Chung’s sincere portrayals of female relationships also include surprising moments of connection and generosity. When Ro’s cousin Rachel shows up to drop her daughter off, Ro, while nursing a hangover, attempts to circumvent babysitting responsibilities. But Rachel persists. Left with Rachel’s daughter, Hailie, Ro rallies to be an adequate caretaker. Ro reads Hailie a children’s book called Eriko’s Journey, which details a harrowing story about a gray dolphin that was left in an abandoned aquarium in Japan. At the end of the book, Eriko is saved and reunites with her daughters, much to Hailie’s relief.

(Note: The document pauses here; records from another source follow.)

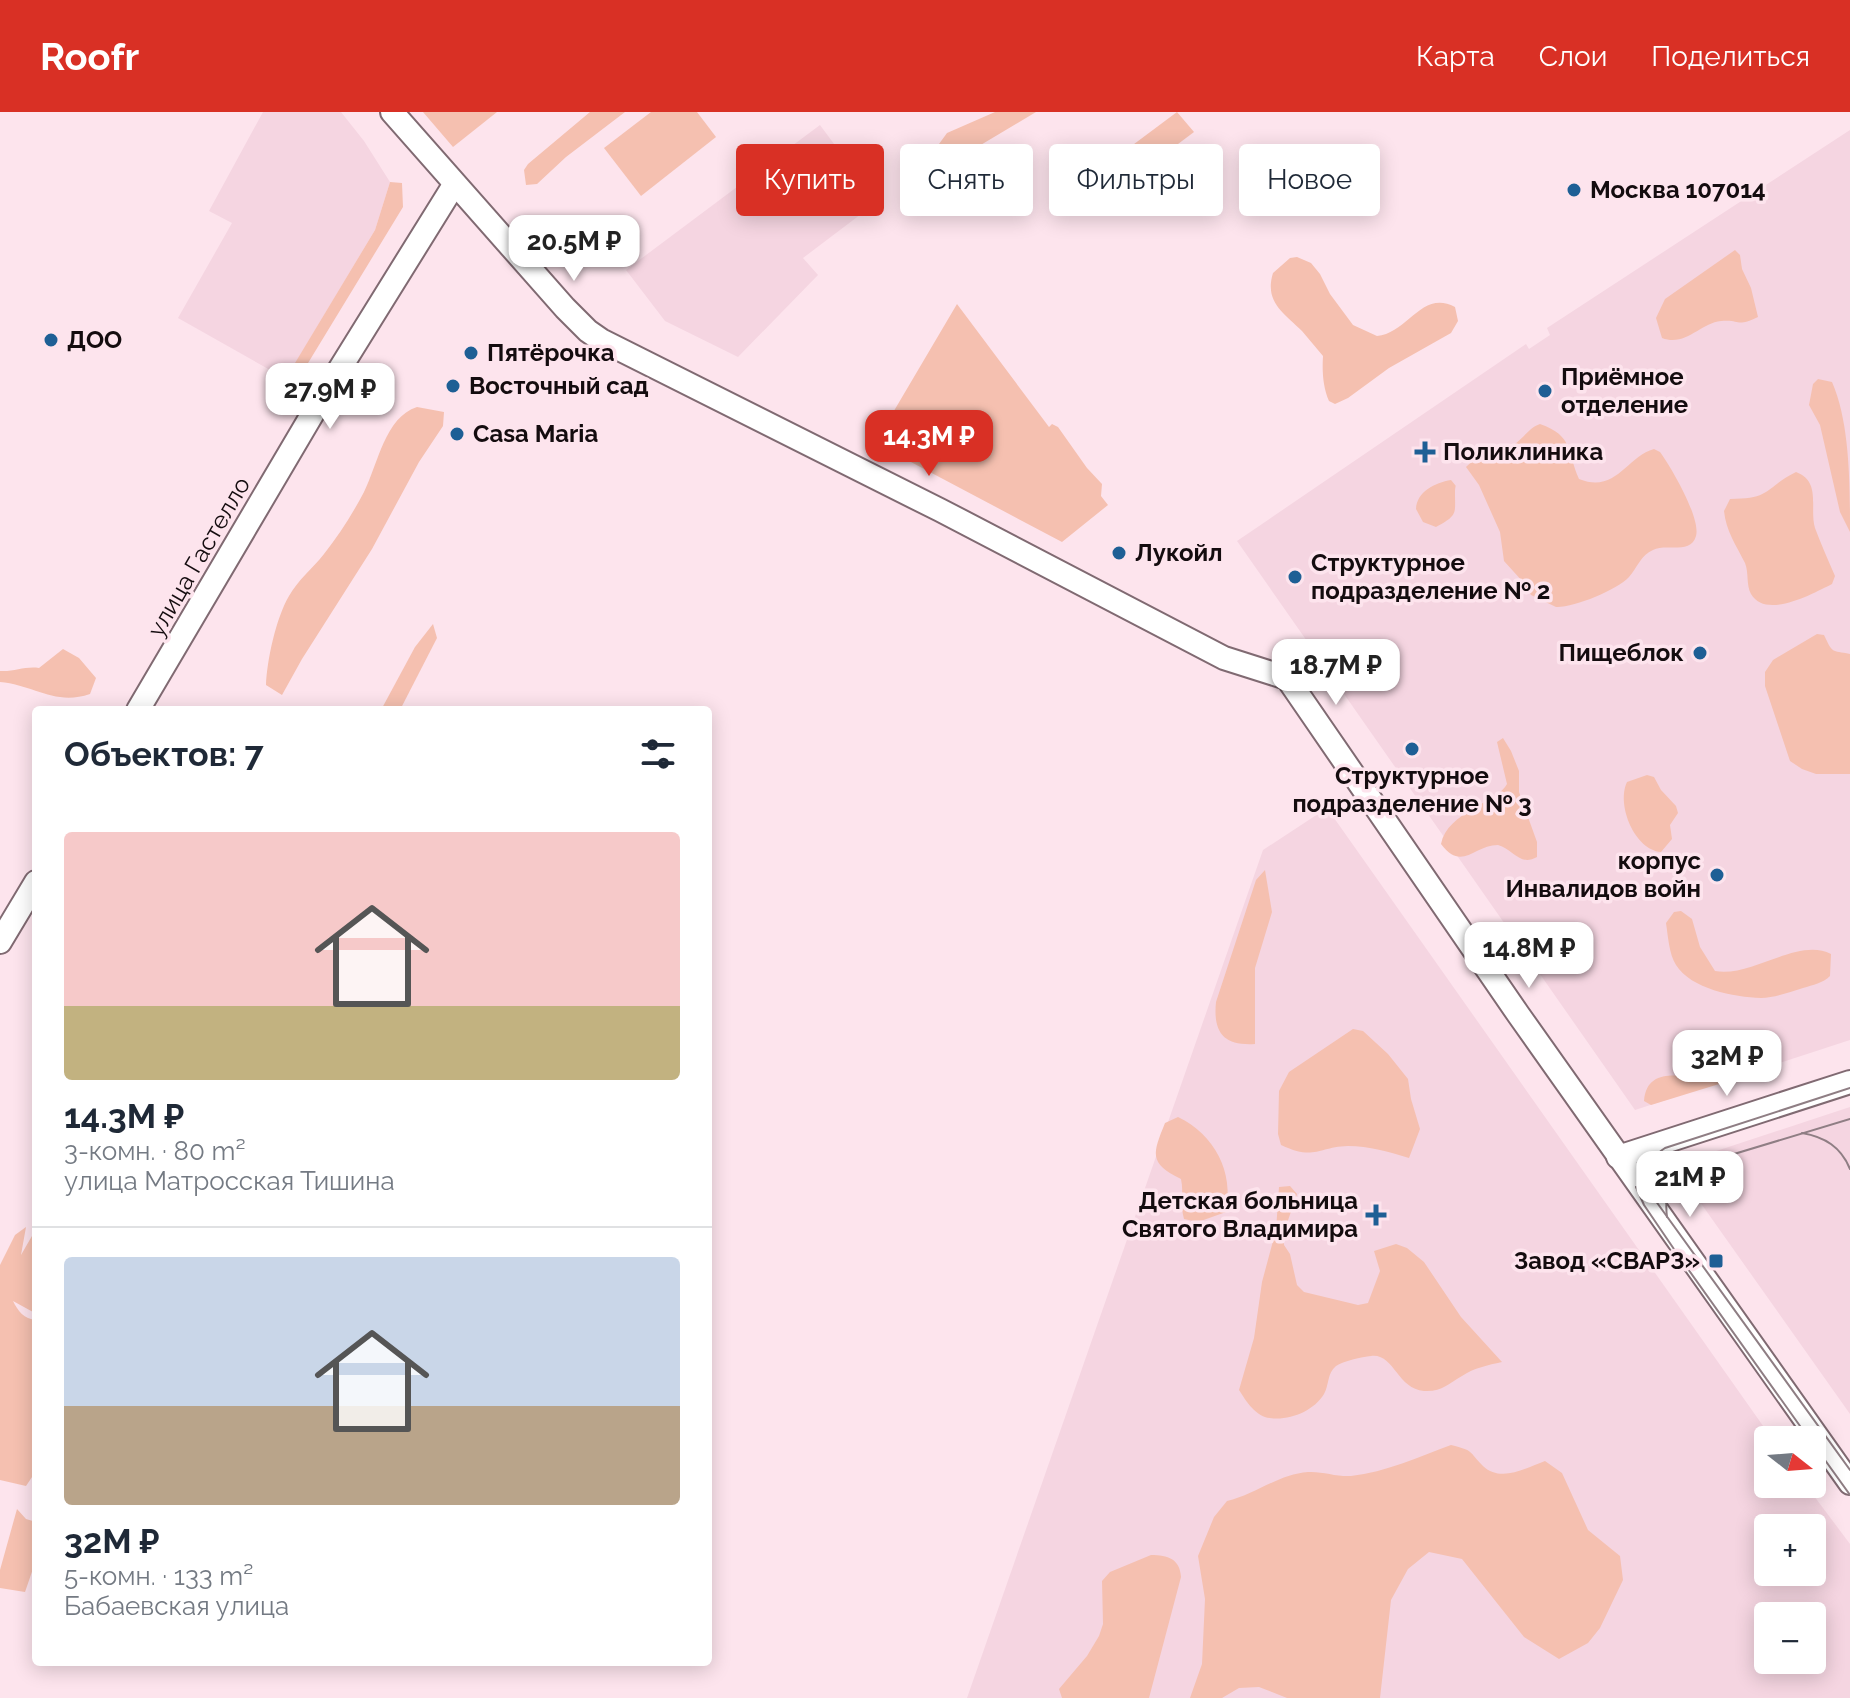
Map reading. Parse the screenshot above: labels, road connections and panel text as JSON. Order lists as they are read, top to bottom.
{
  "streets": {
    "street": ["улица Гастелло"]
  },
  "places": {
    "other": [
      "Москва 107014",
      "ДОО",
      "Пятёрочка",
      "Восточный сад",
      "Приёмное отделение",
      "Casa Maria",
      "Лукойл",
      "Структурное подразделение № 2",
      "Пищеблок",
      "Структурное подразделение № 3",
      "корпус Инвалидов войн"
    ],
    "health": ["Поликлиника", "Детская больница Святого Владимира"],
    "transit": ["Завод «СВАРЗ»"]
  },
  "north": "right",
  "page": {
    "header": "Roofr",
    "nav": ["Карта", "Слои", "Поделиться"],
    "chip": [
      "Купить",
      "Снять",
      "Фильтры",
      "Новое"
    ],
    "price": [
      "20.5M ₽",
      "27.9M ₽",
      "14.3M ₽",
      "18.7M ₽",
      "14.8M ₽",
      "32M ₽",
      "21M ₽"
    ],
    "heading": "Объектов: 7",
    "list": [
      {
        "name": "14.3M ₽",
        "note": "3-комн. · 80 m² · улица Матросская Тишина"
      },
      {
        "name": "32M ₽",
        "note": "5-комн. · 133 m² · Бабаевская улица"
      }
    ],
    "map_buttons": ["+", "−"]
  }
}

The true ending is much bleaker, but Ro saves Hailie from the knowledge, preserving Hailie’s verdant optimism. “I don’t tell her that the real Eriko did live for two more years in Beijing,” Ro reveals to the reader, “but that she had to be kept away from other dolphins because her time alone had made her aggressive and anxious, apt to turn on them or her handlers with little provocation.”

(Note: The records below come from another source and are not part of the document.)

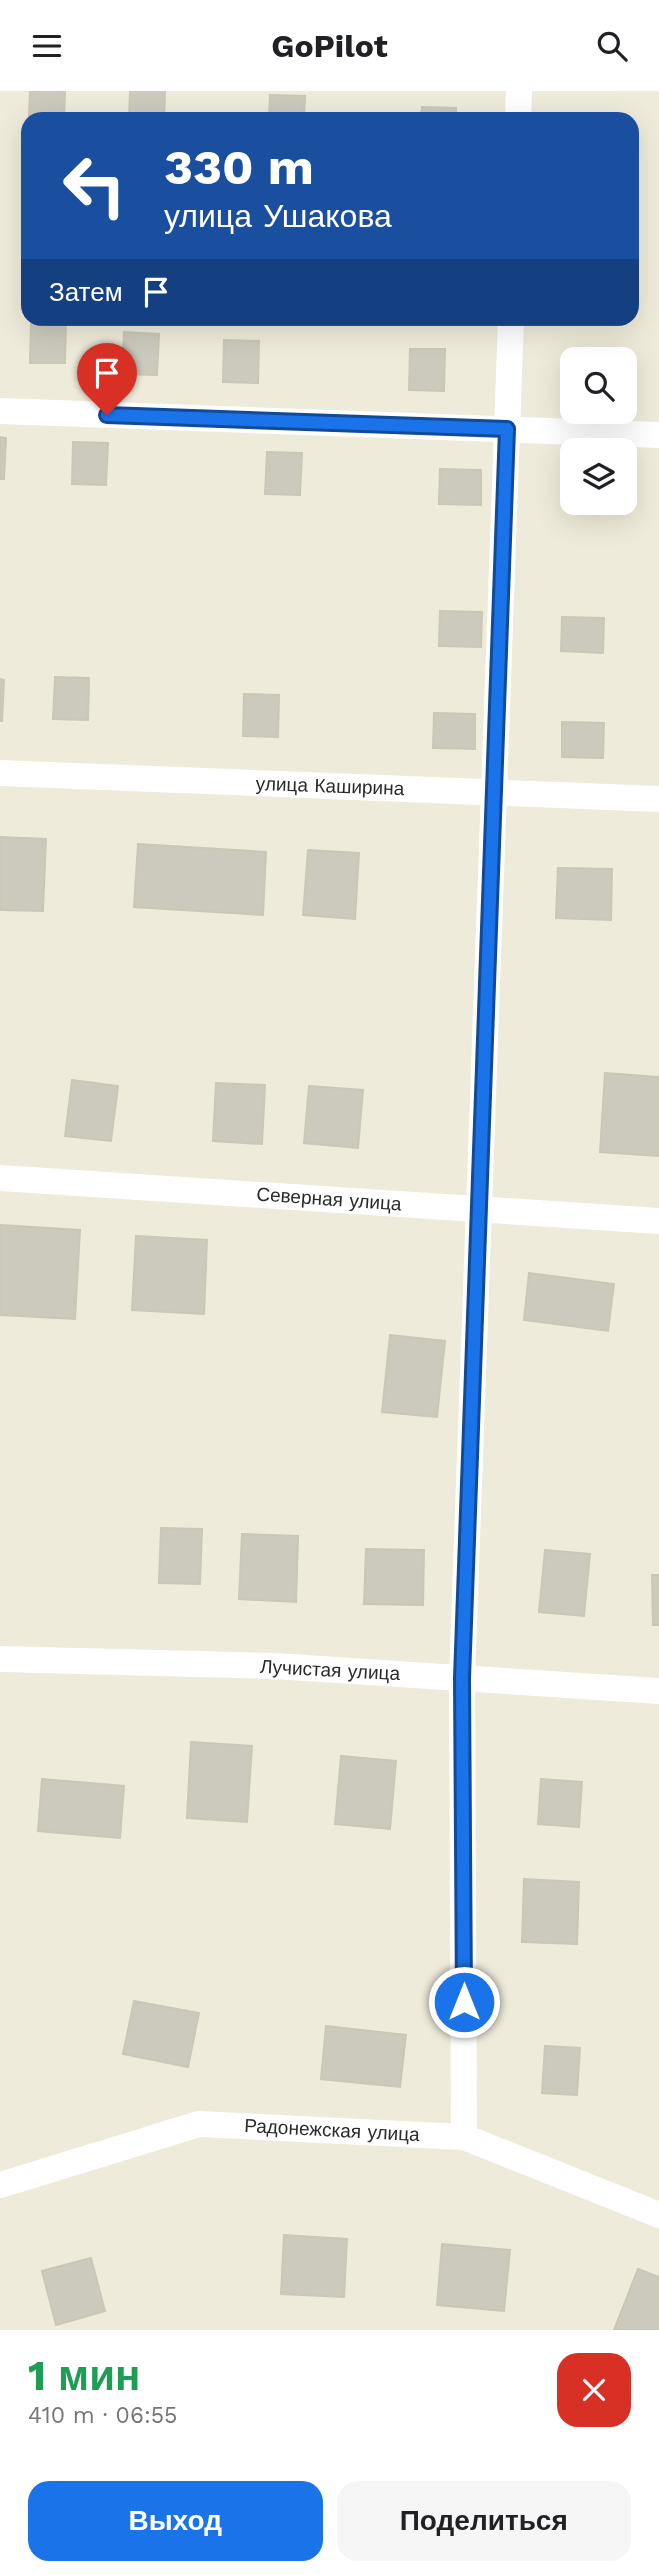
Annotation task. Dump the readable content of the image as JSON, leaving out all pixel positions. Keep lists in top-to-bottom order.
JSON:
{
  "streets": {
    "street": [
      "улица Каширина",
      "Северная улица",
      "Лучистая улица",
      "Радонежская улица"
    ]
  },
  "page": {
    "header": "GoPilot",
    "turn": ["330 m", "улица Ушакова"],
    "then": "Затем",
    "heading": ["1 мин", "410 m · 06:55"],
    "buttons": ["Выход", "Поделиться"]
  }
}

Sea Change exemplifies Chung’s growing body of work, which explores ecological themes in exhilarating ways. While reading the novel, I was reminded of Chung’s short story “Mantis,” which was published in Wigleaf and won a Pushcart Prize. The first line describes a female praying mantis living “in a small but well-furnished and moderately priced studio apartment in an oak tree” and experiencing existential crisis as she reconsiders her carnal desires. Chung does a remarkable job characterizing nonhuman creatures, bestowing them with agency and emotional weight, and in Sea Change, the giant octopus Dolores is given the same thoughtful consideration. When it is revealed that Dolores is the last remaining trace of Ro’s father, it is easy to look at Dolores as a symbol or stand-in for him. But Dolores pushes against these expectations, sometimes compacting herself in the crevices of her tank to not be perceived. Ro is the only person Dolores is completely comfortable with, and it’s through Ro that we find ourselves also caring about this cephalopod. When Ro laments about her ex-boyfriend Tae preparing for a Mars expedition, Dolores turns maroon out of solidarity. Other times, Dolores is devious, grabbing at people’s hands or spraying water at strangers.

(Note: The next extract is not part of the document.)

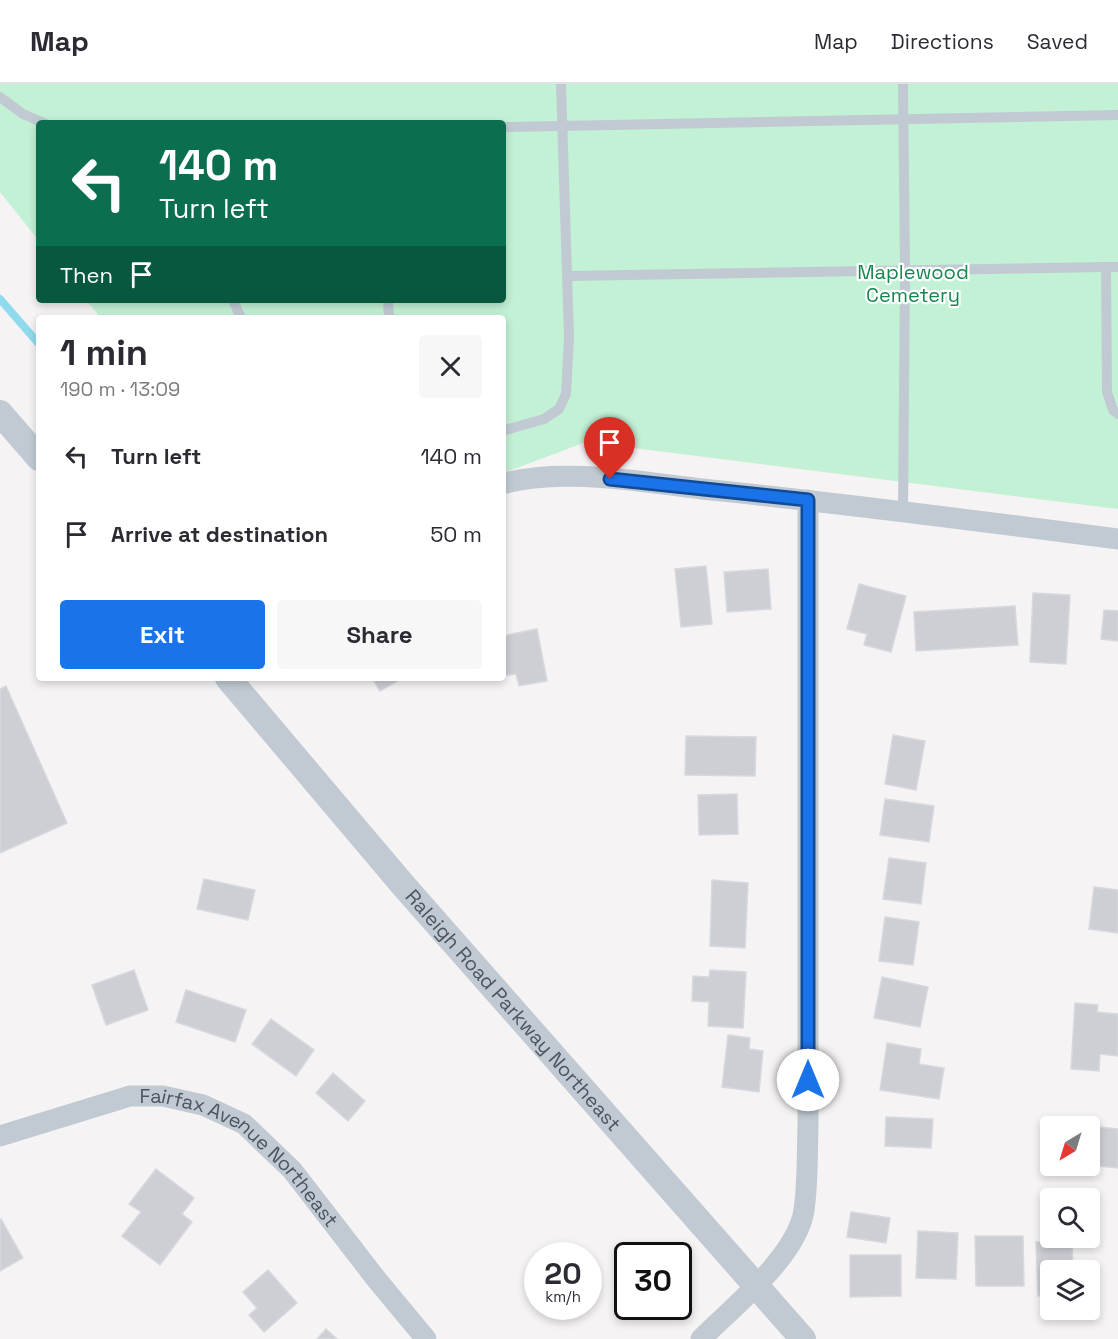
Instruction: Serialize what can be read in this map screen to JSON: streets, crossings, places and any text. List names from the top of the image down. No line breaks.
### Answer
{"streets":{"street":["Raleigh Road Parkway Northeast","Fairfax Avenue Northeast"]},"parks":["Maplewood Cemetery"],"north":"bottom left","page":{"header":"Map","nav":["Map","Directions","Saved"],"turn":["140 m","Turn left"],"then":"Then","heading":["1 min","190 m · 13:09"],"list":[{"name":"Turn left","value":"140 m"},{"name":"Arrive at destination","value":"50 m"}],"buttons":["Exit","Share"],"speed":"20 km/h","limit":"30"}}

The novel hints at a near-future setting, where humans have made a mess of Earth’s resources. Climate catastrophe motivated Ro’s father to pursue marine biology, and her ex-boyfriend goes to Mars for similar reasons. The aquarium Ro works for is downsizing, despite the urgency for preserving the remaining species that are nearing extinction. In following Ro’s growing pains, however, we also come away with a clearer, more optimistic perspective of our sense of community and place in the world. We come to see beauty in all living things, admiring how, despite harsh circumstances, they can grow and endure.
Sea Change. By Gina Chung. New York: Viking, 2023. 288 pp. $17.00.